Source data =>
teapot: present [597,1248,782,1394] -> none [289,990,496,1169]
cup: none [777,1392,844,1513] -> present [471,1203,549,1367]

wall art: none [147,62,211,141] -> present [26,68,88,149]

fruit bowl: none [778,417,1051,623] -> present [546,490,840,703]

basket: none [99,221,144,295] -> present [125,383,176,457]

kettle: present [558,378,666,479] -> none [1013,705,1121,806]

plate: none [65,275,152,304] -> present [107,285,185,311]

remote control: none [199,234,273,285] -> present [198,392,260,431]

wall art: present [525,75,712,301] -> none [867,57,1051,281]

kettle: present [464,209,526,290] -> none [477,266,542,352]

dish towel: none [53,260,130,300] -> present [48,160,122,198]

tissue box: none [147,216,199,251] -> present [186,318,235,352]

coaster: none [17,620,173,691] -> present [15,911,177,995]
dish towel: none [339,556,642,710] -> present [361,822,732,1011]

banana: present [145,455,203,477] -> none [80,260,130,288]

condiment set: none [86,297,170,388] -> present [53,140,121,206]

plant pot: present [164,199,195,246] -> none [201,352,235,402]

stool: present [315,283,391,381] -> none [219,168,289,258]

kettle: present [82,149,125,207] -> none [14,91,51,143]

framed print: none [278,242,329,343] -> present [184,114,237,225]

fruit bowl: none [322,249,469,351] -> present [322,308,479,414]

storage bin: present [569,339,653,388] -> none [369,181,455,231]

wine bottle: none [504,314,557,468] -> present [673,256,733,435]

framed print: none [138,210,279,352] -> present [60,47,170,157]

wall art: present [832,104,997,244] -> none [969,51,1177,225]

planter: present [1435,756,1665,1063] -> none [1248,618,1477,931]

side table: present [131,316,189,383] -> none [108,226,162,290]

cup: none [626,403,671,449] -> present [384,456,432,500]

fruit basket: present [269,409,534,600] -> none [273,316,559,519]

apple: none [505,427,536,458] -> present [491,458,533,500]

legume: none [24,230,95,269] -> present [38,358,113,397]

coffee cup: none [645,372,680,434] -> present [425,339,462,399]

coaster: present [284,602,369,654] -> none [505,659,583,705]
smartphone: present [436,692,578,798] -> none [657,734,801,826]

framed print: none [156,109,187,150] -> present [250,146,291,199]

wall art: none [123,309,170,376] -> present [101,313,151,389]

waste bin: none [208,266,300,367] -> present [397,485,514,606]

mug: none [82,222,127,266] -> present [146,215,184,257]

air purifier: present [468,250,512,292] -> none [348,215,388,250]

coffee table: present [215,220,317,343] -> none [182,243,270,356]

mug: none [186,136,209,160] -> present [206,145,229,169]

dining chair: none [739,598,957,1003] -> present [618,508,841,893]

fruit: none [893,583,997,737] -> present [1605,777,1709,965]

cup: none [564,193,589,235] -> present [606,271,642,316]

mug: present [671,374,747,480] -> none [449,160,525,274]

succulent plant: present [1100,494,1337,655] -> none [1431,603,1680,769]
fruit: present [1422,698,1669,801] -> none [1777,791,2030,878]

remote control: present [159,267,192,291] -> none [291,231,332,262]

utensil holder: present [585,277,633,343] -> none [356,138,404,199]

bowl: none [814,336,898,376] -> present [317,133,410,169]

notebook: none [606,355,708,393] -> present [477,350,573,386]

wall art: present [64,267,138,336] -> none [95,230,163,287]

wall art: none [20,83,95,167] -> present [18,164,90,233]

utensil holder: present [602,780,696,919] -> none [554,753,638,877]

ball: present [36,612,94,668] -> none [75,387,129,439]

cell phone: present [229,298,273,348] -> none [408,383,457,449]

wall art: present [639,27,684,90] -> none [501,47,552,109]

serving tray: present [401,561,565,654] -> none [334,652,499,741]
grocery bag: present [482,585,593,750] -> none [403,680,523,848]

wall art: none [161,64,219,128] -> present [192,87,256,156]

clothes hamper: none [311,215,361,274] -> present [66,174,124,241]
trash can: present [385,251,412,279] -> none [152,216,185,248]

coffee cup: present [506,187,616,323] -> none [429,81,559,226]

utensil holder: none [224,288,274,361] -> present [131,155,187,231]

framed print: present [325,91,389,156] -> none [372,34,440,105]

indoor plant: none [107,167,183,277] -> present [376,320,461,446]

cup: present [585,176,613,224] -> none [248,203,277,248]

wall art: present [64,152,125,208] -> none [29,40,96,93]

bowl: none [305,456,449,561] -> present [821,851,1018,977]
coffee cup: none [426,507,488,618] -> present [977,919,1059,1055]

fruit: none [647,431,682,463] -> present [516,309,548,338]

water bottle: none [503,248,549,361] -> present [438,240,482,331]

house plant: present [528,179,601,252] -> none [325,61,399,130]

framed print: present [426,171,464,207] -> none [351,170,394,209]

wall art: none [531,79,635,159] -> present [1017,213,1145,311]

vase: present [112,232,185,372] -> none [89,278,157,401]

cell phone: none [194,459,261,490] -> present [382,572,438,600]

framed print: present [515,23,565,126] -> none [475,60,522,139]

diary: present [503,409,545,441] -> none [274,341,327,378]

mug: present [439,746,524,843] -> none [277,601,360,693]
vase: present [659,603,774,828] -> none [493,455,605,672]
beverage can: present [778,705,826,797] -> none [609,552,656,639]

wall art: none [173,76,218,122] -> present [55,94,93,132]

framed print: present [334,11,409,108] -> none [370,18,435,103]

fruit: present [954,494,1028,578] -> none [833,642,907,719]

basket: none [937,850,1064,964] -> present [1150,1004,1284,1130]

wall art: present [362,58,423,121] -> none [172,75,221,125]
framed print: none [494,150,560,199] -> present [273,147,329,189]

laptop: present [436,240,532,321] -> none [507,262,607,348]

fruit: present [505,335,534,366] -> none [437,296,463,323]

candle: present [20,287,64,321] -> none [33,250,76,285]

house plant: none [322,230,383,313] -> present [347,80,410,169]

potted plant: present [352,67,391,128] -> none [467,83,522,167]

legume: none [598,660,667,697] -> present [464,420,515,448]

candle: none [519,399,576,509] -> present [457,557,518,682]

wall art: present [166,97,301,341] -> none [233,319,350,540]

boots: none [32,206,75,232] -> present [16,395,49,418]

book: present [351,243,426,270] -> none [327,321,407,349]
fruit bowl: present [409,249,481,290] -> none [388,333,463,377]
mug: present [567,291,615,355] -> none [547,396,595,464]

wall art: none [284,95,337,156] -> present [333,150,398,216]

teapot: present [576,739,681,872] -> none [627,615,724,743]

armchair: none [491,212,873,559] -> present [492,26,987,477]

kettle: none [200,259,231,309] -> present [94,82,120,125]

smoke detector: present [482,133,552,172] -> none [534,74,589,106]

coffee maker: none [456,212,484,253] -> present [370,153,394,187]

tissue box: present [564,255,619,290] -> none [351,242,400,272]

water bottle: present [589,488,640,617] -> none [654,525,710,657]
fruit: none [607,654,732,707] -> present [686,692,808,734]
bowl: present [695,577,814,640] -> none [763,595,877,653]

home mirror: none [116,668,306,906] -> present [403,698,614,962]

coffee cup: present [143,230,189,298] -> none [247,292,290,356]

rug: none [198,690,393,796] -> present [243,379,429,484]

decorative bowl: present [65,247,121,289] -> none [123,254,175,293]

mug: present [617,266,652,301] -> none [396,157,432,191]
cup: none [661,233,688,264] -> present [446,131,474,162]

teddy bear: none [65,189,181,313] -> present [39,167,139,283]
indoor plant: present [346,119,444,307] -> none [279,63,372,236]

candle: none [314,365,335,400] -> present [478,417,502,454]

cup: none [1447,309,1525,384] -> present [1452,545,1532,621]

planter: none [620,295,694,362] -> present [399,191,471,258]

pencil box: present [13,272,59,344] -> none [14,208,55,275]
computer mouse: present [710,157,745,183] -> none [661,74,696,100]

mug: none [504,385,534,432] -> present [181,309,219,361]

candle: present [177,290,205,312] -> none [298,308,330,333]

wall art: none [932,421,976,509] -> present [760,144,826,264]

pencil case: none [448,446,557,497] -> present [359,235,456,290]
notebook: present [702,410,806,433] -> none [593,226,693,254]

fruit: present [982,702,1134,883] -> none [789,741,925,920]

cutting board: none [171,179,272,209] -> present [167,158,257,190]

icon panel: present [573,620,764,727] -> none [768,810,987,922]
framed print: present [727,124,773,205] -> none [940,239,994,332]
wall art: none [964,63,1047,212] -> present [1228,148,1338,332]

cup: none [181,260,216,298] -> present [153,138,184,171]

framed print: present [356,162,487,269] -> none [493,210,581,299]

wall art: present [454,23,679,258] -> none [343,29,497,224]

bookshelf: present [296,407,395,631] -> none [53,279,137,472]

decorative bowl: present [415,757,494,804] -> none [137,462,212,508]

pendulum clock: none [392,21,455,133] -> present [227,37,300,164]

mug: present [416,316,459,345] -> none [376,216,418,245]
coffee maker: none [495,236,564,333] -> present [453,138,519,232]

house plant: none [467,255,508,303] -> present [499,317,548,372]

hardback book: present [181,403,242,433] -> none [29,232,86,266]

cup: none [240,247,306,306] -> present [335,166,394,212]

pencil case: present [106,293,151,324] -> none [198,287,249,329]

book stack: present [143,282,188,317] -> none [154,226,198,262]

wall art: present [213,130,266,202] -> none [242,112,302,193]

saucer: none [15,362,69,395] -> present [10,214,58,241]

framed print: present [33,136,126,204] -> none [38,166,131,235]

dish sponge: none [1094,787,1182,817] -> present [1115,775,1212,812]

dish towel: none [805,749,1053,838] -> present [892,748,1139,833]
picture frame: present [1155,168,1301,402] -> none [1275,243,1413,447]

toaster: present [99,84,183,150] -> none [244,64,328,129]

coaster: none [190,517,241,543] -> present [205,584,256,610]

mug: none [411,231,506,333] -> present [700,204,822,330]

Goal of the exercise =>
Working from the material above, restate word for word the lines between the line with "bowl: none [305,456,449,561]" and the line with "water bottle: none", both included, and only those.

Written solution =>
bowl: none [305,456,449,561] -> present [821,851,1018,977]
coffee cup: none [426,507,488,618] -> present [977,919,1059,1055]

fruit: none [647,431,682,463] -> present [516,309,548,338]

water bottle: none [503,248,549,361] -> present [438,240,482,331]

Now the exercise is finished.